Culture

Why ‘Sully’ Doesn’t Work (But Tom Hanks Does)

Tom Hanks in ‘Sully’/Image © Warner Bros.

“Sully” begins with a plane crash – a wobbly, fiery descent right into a Manhattan skyscraper. It’s a nightmare of Captain Chesley “Sully” Sullenberger, who in 2009 saved 155 people by landing U.S. Airways Flight 1549 in the Hudson River, and whose subsequent memoir, Highest Duty, provides the backbone of this film. It’s also a traumatic, what-if reference to September 11, 2001, which makes the timing of this release seem a mite cynical. In fact, undertaking this film at all seems a mite cynical, or at least misguided. Because Captain Sullenberger’s heroics took only 208 seconds, fashioning a full-length feature worthy of it would entail another feat of heroism, and director Clint Eastwood isn’t the right knight for the job, not even with a white-haired, white-mustachioed Tom Hanks at the helm as the titular character.
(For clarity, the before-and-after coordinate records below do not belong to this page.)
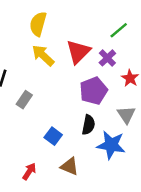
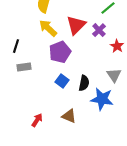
purple pentagon: (94, 91) -> (60, 52), moved
gray rectangle: (24, 100) -> (24, 67), moved, turned 48
blue square: (53, 136) -> (62, 81), moved

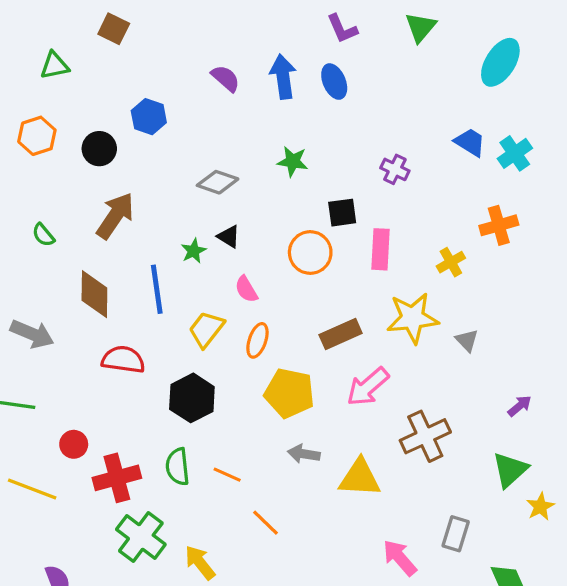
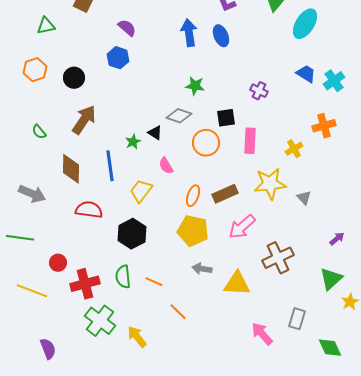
cyan ellipse: (500, 62) -> (305, 24), moved
purple semicircle: (226, 78) -> (127, 28), moved
blue hexagon: (149, 117) -> (118, 58), moved
gray diamond: (218, 182) -> (179, 116), moved
orange ellipse: (257, 340) -> (193, 196), moved

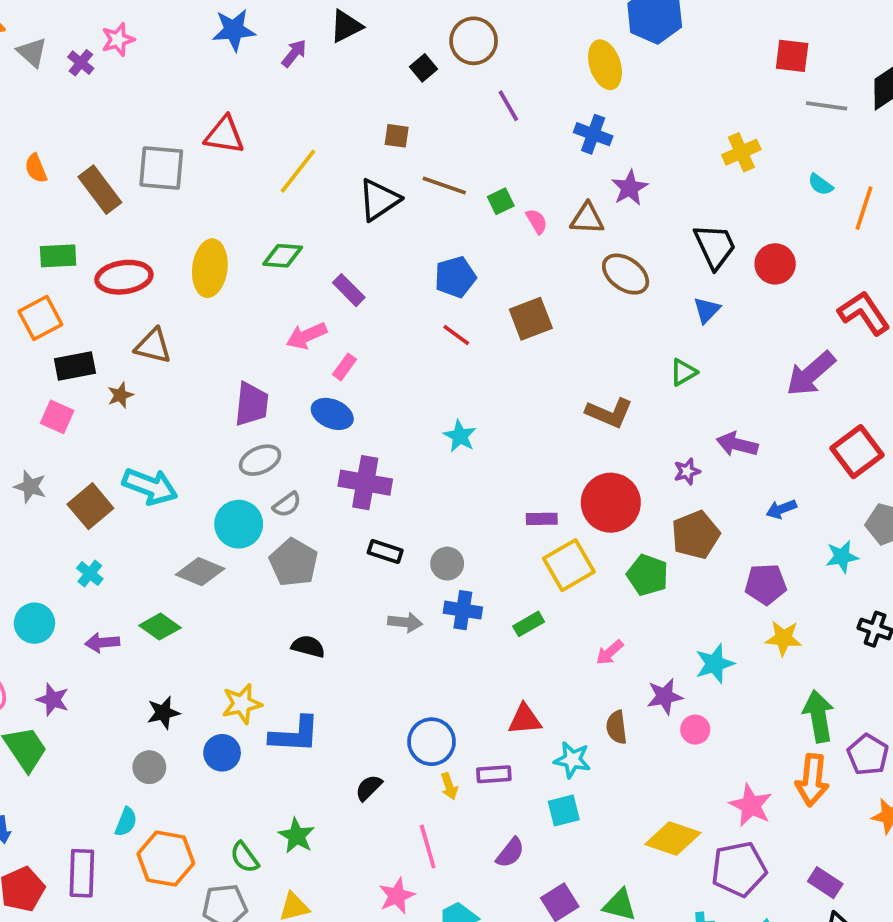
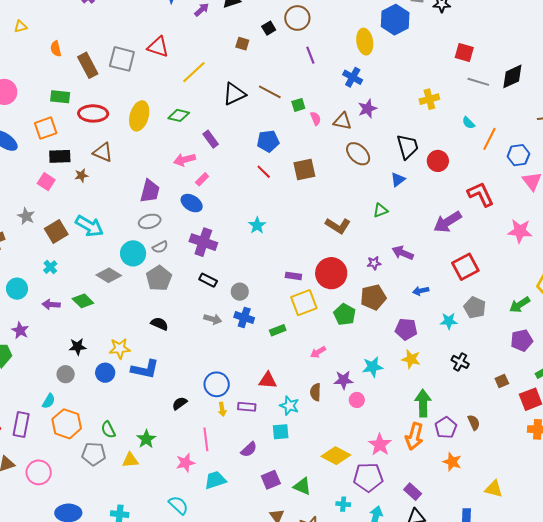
brown square: (397, 136) -> (242, 44), moved
green star: (297, 836) -> (146, 439), moved

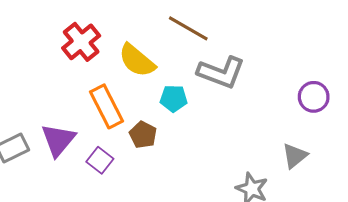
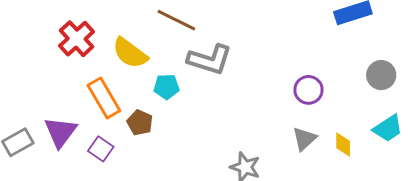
purple circle: (314, 97) -> (308, 90), moved
gray triangle: (295, 156) -> (304, 139), moved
Working from Todd Komarnicki’s screenplay, Eastwood attempts to build out dramatic tension, mostly with that dramatic CGI opener (an echo of the opening sequence in his tsunami clunker, “Hereafter”) and by slowly meting out details of what really happened in the ill-fated flight. The conceit here is that, once the waves calmed on Sully’s save, National Transportation Safety Board investigators questioned whether the flight captain had unnecessarily endangered his passengers’ lives with his emergency water landing.

According to protocol, Sully should have returned to LaGuardia Airport or tried to land at New Jersey’s Teterboro Airport, and both the airline’s insurance company and Sully wrangle with the consequences of his decision. But while zooming in on the pilot’s growing self-doubt and post-traumatic stress adds a much-needed depth to this tale, demonizing the commission feels like a flimsy effort to create a mountain out of a 208- second-long molehill.

As wise-cracking co-pilot Jeff Skiles, Aaron Eckhart is meant to supply much-needed comic relief, but the actor’s affability reads as glib here, making him seem as if he’s in another movie altogether. The few female characters are hand-on-the-hip nags (an unfortunate Eastwood staple): As Sully’s wife, Laura Linney natters on about bills and feeling overwhelmed while he stares blankly out windows; as an airline investigator intent on tripping up the pilot, Anna Gunn is a Stepford bureaucrat whose smirk is her one note. In general, tone is a huge problem. With drifting flashbacks and flat colorization, it’s un-compellingly dirgelike, especially for an event we know has a happy ending, and Christian Jacob’s jazz score only adds to the dissonance. Subplots help – a sidebar about a man separated from his son in the aftermath of the crash; the air traffic controller relieved he hasn’t helped kill scores of people after all – but they fall to the wayside as the film circles obsessively back to the crash, filling in salient details each time until the actual hearing is under way.

To the degree that “Sully” does work, it’s thanks to Hanks (a phrase that sounds like his theme song, come to think of it). Now sixty years old, he’s often described as a modern Jimmy Stewart, but his work radiates more sensitivity and generosity than Stewart’s ever did. What the two actors do share is a dark impatience running beneath all that aw-shucks cheer. It’s a quality that made even “It’s a Wonderful Life” seem like a noir, and it’s a quality that gives “Sully” a heft it otherwise sorely lacks. However, with his characteristically inert filmmaking, Eastwood often cuts away from Hanks’s nuanced expressions, and so the actor reads as more frozen than ever before. The raw vulnerability that distinguished his performance as that other captain who saved his passengers (“Captain Phillips”) is nowhere to be found. Instead, Eastwood has managed to reduce Hanks to his own long-faced laconism. Despite all the shit heaped upon Woody Allen for casting actors as pallid imitations of himself, Eastwood never takes it on the chin for doing the same thing on the rare occasions he doesn’t cast himself as lead.

There’s a self-aggrandizing subtext to this entire endeavor, for it’s no mystery why this eighty-six-year-old filmmaker might have been attracted to the story of a seasoned captain who prevails despite his industry’s over-reliance on computer simulation and corporate mumbo-jumbo. Even ignoring his politics, I’ve long felt Eastwood is the emperor with no clothes. The compliments heaped upon his work feel like faint praise – “unpretentious” is code for “dour”; “unfussy” is code for “bland” – and his brand of hyper-masculine grit is actually the worst kind of Hollywood sentimentalism. Though “Sully” is by no means Eastwood’s worst film – I reserve that honor for 2002’s “Blood Work” – it does achieve the impossible. It makes an unlikeable film out of one of the few feel-good stories of the aughts.